» **JOB**
Give the text read from all of the rows below as a JSON list of strings, one string for each line, with blank lines omitted. Leave the pictures out of the answer.
[GIVEN RECORDS — start]
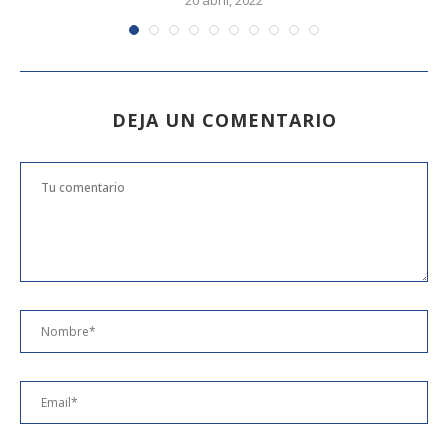
20 abril, 2022
DEJA UN COMENTARIO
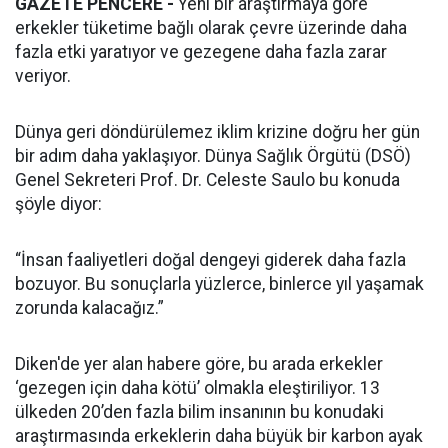
GAZETE PENCERE -
Yeni bir araştırmaya göre
erkekler tüketime bağlı olarak çevre üzerinde daha
fazla etki yaratıyor ve gezegene daha fazla zarar
veriyor.
Dünya geri döndürülemez iklim krizine doğru her gün
bir adım daha yaklaşıyor. Dünya Sağlık Örgütü (DSÖ)
Genel Sekreteri Prof. Dr. Celeste Saulo bu konuda
şöyle diyor:
“İnsan faaliyetleri doğal dengeyi giderek daha fazla
bozuyor. Bu sonuçlarla yüzlerce, binlerce yıl yaşamak
zorunda kalacağız.”
Diken'de yer alan habere göre, bu arada erkekler
‘gezegen için daha kötü’ olmakla eleştiriliyor. 13
ülkeden 20’den fazla bilim insanının bu konudaki
araştırmasında erkeklerin daha büyük bir karbon ayak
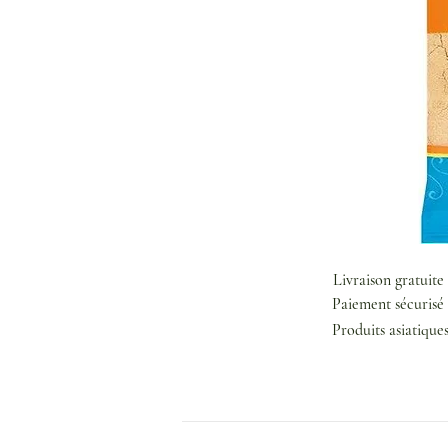
Livraison gratuite
Paiement sécurisé 
Produits asiatique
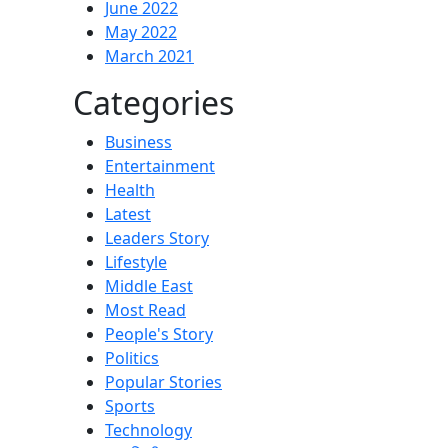
June 2022
May 2022
March 2021
Categories
Business
Entertainment
Health
Latest
Leaders Story
Lifestyle
Middle East
Most Read
People's Story
Politics
Popular Stories
Sports
Technology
[GIVEN RECORDS — finish]
» **WRITTEN RESPONSE**
[
  "20 abril, 2022",
  "DEJA UN COMENTARIO",
  "GAZETE PENCERE -",
  "Yeni bir araştırmaya göre",
  "erkekler tüketime bağlı olarak çevre üzerinde daha",
  "fazla etki yaratıyor ve gezegene daha fazla zarar",
  "veriyor.",
  "Dünya geri döndürülemez iklim krizine doğru her gün",
  "bir adım daha yaklaşıyor. Dünya Sağlık Örgütü (DSÖ)",
  "Genel Sekreteri Prof. Dr. Celeste Saulo bu konuda",
  "şöyle diyor:",
  "“İnsan faaliyetleri doğal dengeyi giderek daha fazla",
  "bozuyor. Bu sonuçlarla yüzlerce, binlerce yıl yaşamak",
  "zorunda kalacağız.”",
  "Diken'de yer alan habere göre, bu arada erkekler",
  "‘gezegen için daha kötü’ olmakla eleştiriliyor. 13",
  "ülkeden 20’den fazla bilim insanının bu konudaki",
  "araştırmasında erkeklerin daha büyük bir karbon ayak",
  "Livraison gratuite",
  "Paiement sécurisé ",
  "Produits asiatique",
  "June 2022",
  "May 2022",
  "March 2021",
  "Categories",
  "Business",
  "Entertainment",
  "Health",
  "Latest",
  "Leaders Story",
  "Lifestyle",
  "Middle East",
  "Most Read",
  "People's Story",
  "Politics",
  "Popular Stories",
  "Sports",
  "Technology"
]